The reasons for referral were primarily for cardiovascular support (19.8%, 413/2 081) and respiratory support (19.7%, 410/2 081). Other reasons included the management of sepsis (13.1%, 273/2 081), metabolic support (11.9%, 247/2 081), neuroprotection (10.3%, 214/2 081), correction of coagulopathy (8.3%, 172/2 081), renal replacement therapy (6.6%, 138/2 081), airway protection (5.0%, 104/2 081) and epidural care and analgesia (5.3%, 110/2 081) (Table 2).

The SCCM prioritisation system indicated that the highest number of referrals (38.5%, 802/2 081) fell into category I. Category II referrals constituted 21.1% of patients (440/2 081), category III 12.3% (257/2 081), and category IV 28.0% (582/2 081) (Table 1).

Of the patients referred, 1 499 (72.0%) were accepted for admission and 582 were refused (Fig. 1). Those refused were either considered too well (53.6%, 312/582) or too severely ill (46.4%, 270/582) to benefit from ICU care. The patients accepted for admission into the unit were representative of the referrals pool. The mean age of patients accepted was 32 years, with 40.1% (601/1 499) falling into the 21 - 40-year age group. Of the patients accepted, 45.4% were females (680/1 499) and 54.6% (819/1 499) males. General surgery represented the referring discipline in 39.9% (598/1 499) of the patients accepted for admission, trauma surgery 20.3% (304/1 499), internal medicine 15.9% (238/1 499), and obstetrics and gynaecology 12.2% (183/1 499) (Table 2). The reasons for admission were primarily cardiovascular and respiratory support, in keeping with the main reasons for referral (Table 2).
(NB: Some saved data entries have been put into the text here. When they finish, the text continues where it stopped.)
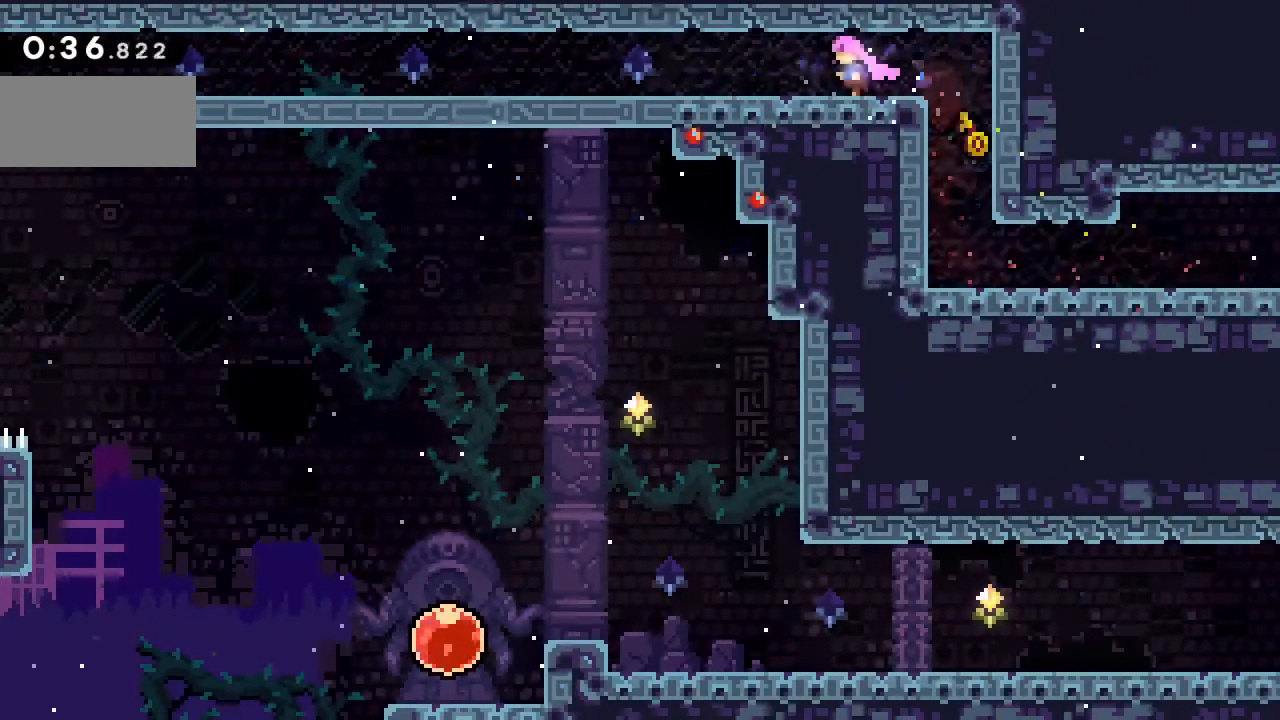
{"keys": ["down", "left"], "events": [[67, "x", "down"], [83, "down", "down"], [100, "c", "down"], [150, "x", "up"], [183, "c", "up"], [300, "x", "down"], [350, "c", "down"], [400, "x", "up"], [417, "c", "up"]]}
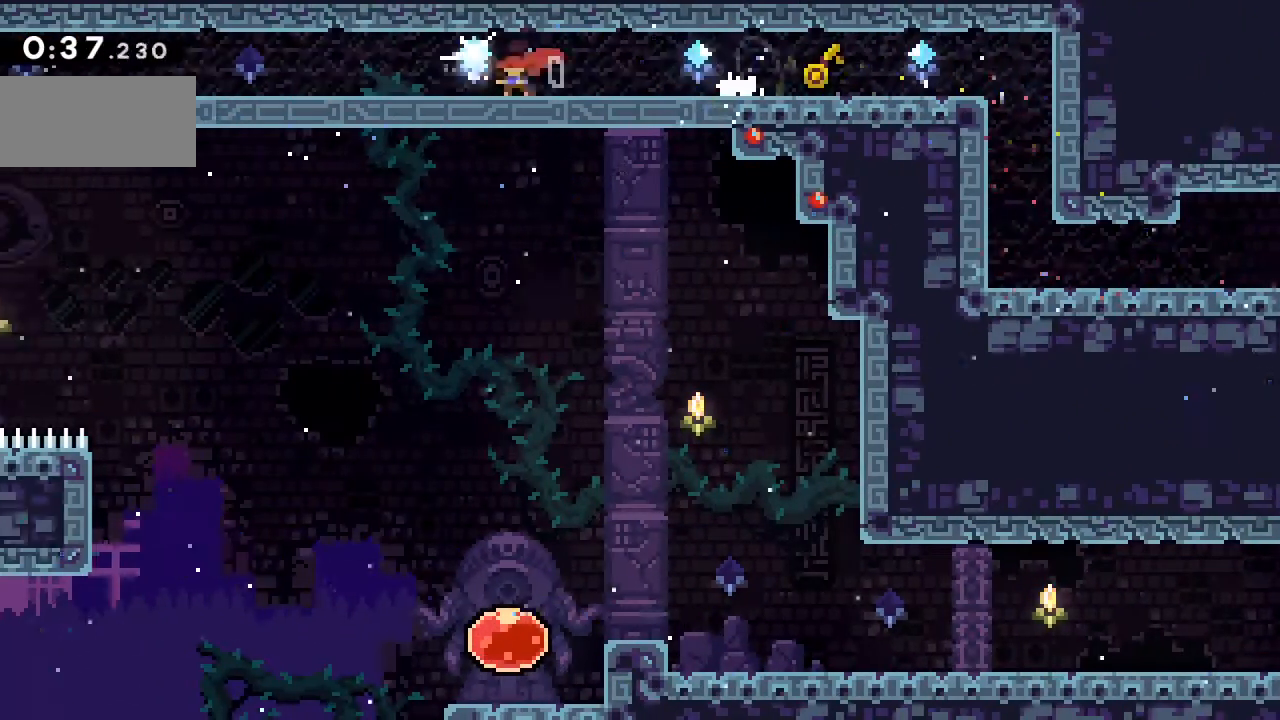
{"keys": ["down", "left"], "events": [[50, "x", "down"], [83, "c", "down"], [150, "x", "up"], [167, "c", "up"], [283, "x", "down"], [317, "c", "down"], [383, "x", "up"], [400, "c", "up"]]}
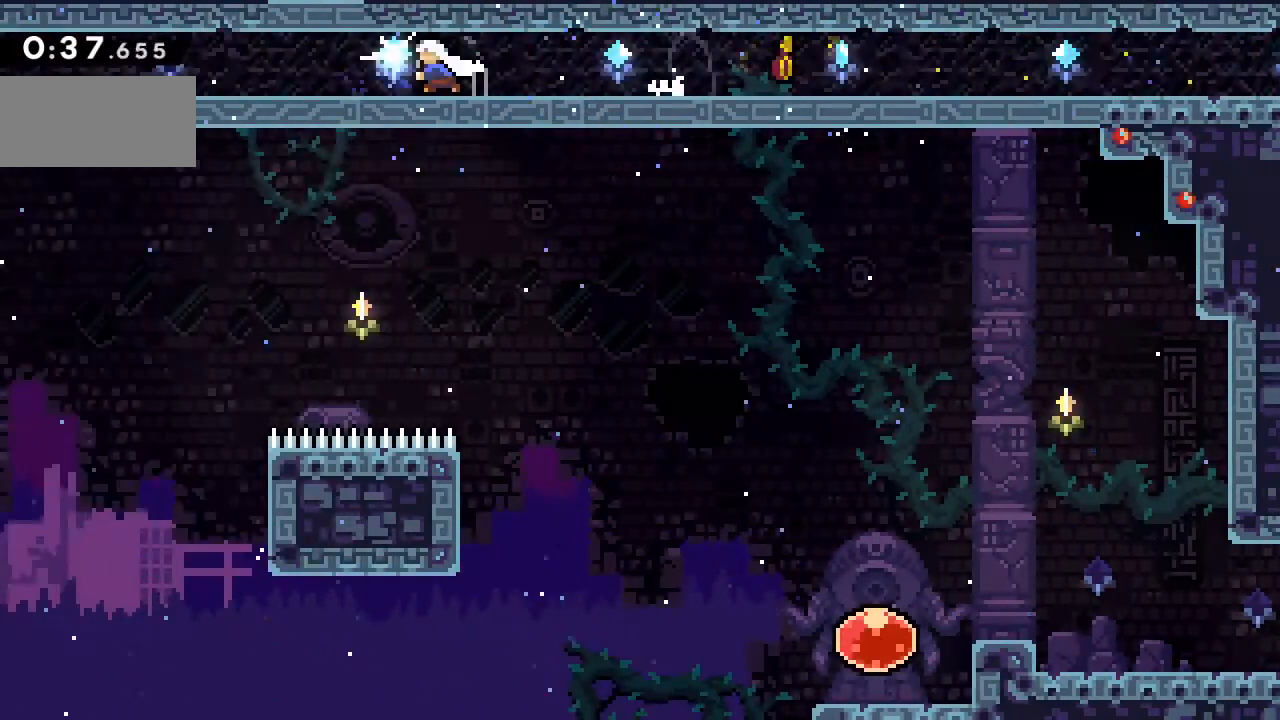
{"keys": ["down", "left", "x"], "events": [[17, "x", "down"], [67, "c", "down"], [117, "x", "up"], [133, "c", "up"], [233, "x", "down"], [283, "c", "down"], [350, "x", "up"], [383, "c", "up"], [450, "x", "down"]]}
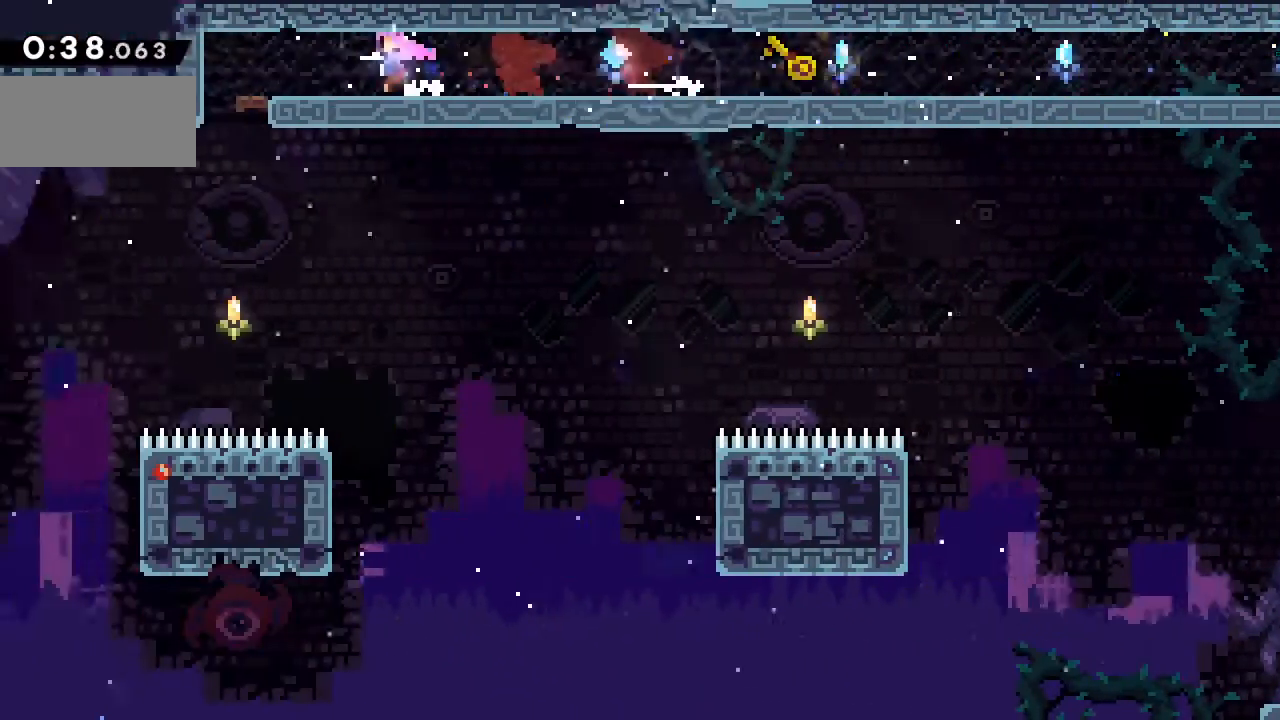
{"keys": ["left"], "events": [[33, "c", "down"], [67, "x", "up"], [100, "c", "up"], [200, "down", "up"]]}
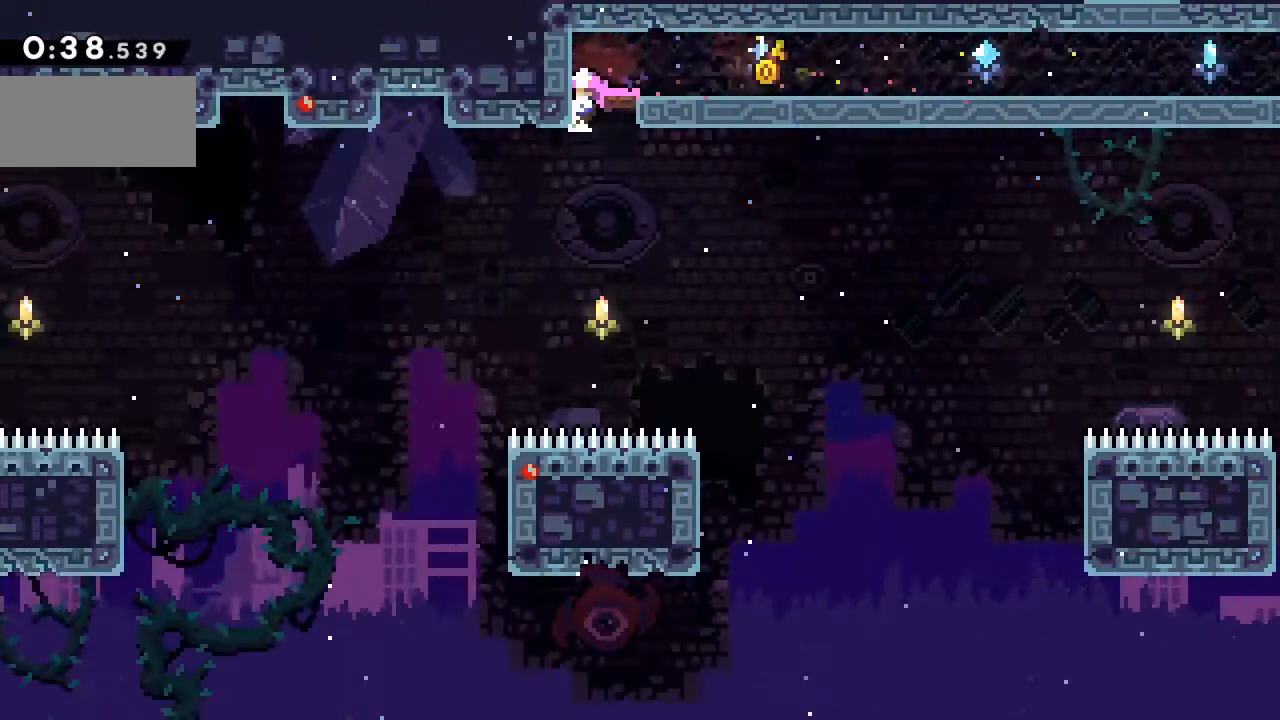
{"keys": ["left"], "events": []}
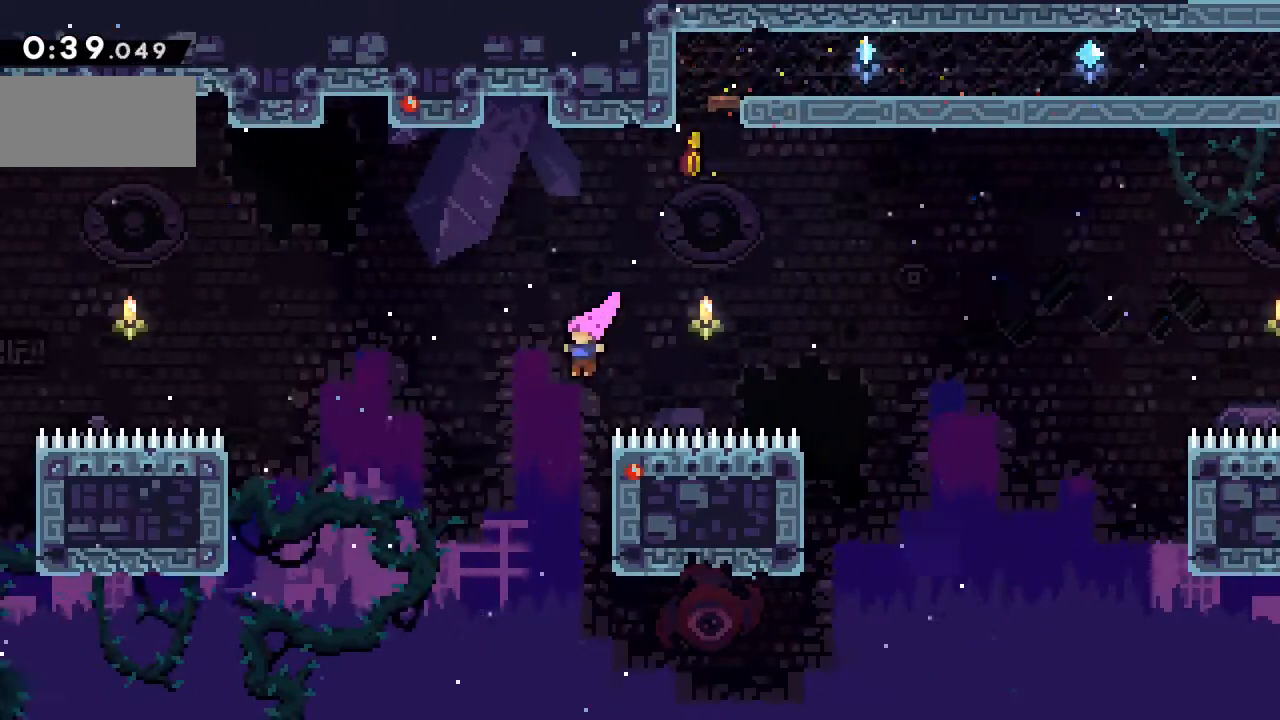
{"keys": ["left"], "events": [[33, "left", "up"], [83, "right", "down"], [300, "left", "down"], [333, "right", "up"], [350, "c", "down"], [433, "c", "up"]]}
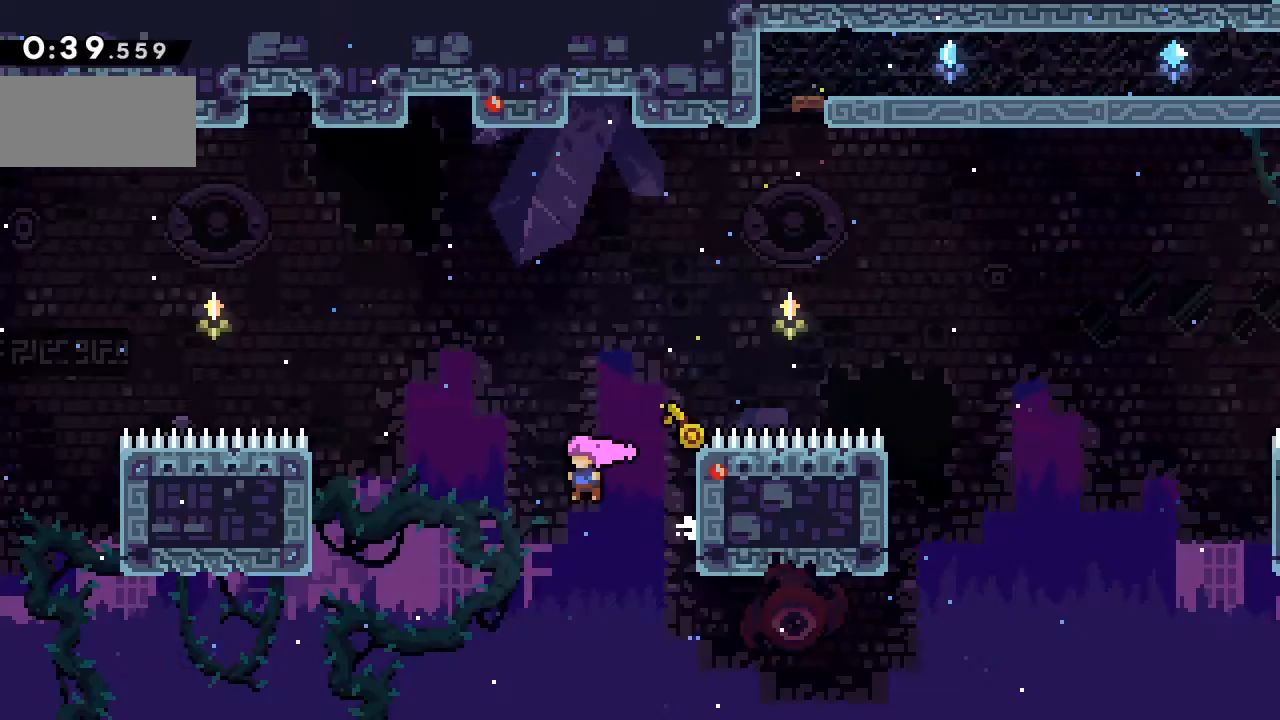
{"keys": ["left", "up", "x"], "events": [[233, "up", "down"], [300, "x", "down"]]}
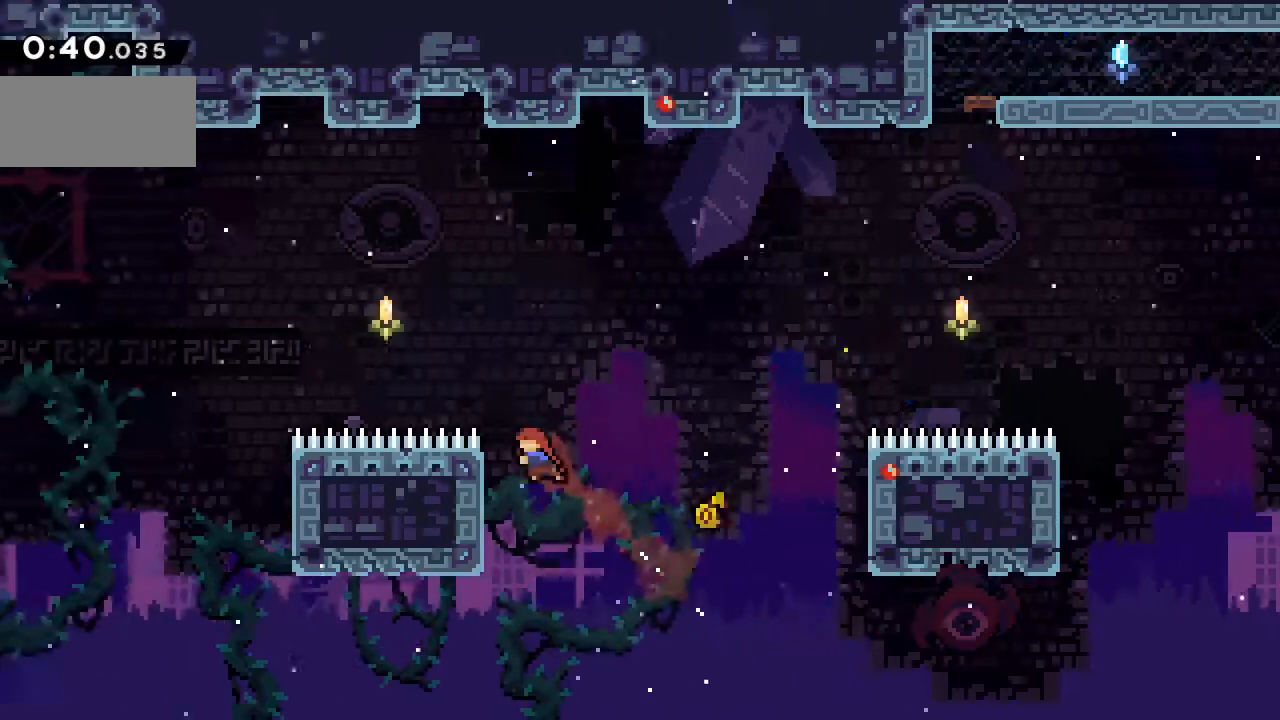
{"keys": ["c", "left", "up"], "events": [[83, "x", "up"], [183, "c", "down"]]}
Of the patients accepted for admission, 39.3% (589/1 499) were admitted immediately and the remaining 60.7% (910/1 499) experienced a delay in admission. Delays were predominantly due to resource shortages (Fig. 2). 'No available bed' and 'no available ICU nurse' contributed to 64.6% (588/910) and 7.0% (64/910) of the delays, respectively. The remainder of the delayed admissions were due to patients undergoing surgery, who were either referred preoperatively (15.8%, 144/910) or intraoperatively (12.5%, 114/910).

 

 

As a result of these delays, 37.4% (561/1 499) of patients accepted for ICU management were never physically admitted into the units. The reasons varied, and are illustrated in Fig. 3. They showed a degree of clinical improvement that meant that their admission was no longer warranted (54.2%, 304/561), had an elective surgical procedure cancelled (13.4%, 75/561), were transferred to another ICU outside the metropolitan area (20.5%, 115/561), deteriorated to an irreversible point (3.9%, 22/561) or died (8.0%, 45/561).

 

 

Discussion

Critical care in SA

Critical care in SA faces unique challenges. Not only must it contend with the global issue of resource constraints, but a national focus on primary healthcare has meant that development of additional infrastructure has not occurred.[6,9] Only 23% of all public hospitals are equipped with ICU facilities.[6] Furthermore, disparities in health resource distribution mean that ICUs tend to be located in urban areas, with rural areas having limited or no such facilities.[7] Patient transport services are limited, making inter-hospital transfers tenuous.[7] Disparities in quality of care between units are also recognised, with only 7% of all public sector units functioning in an ideal 'closed' capacity.[6] The well-equipped, specialist-run ICUs in academic hospitals contrast starkly with the basic units that are in operation in regional community hospitals.[8,9] Staff shortages, including shortages of critical care specialists and ICU-trained nurses, are a common problem throughout the country.[8] Guidelines such as those proposed by the American Leapfrog Group regarding gold-standard ICU staffing (critical care specialist-run, closed ICU staffed by ICU-trained nurses) therefore appear unrealistic in the SA setting.[12]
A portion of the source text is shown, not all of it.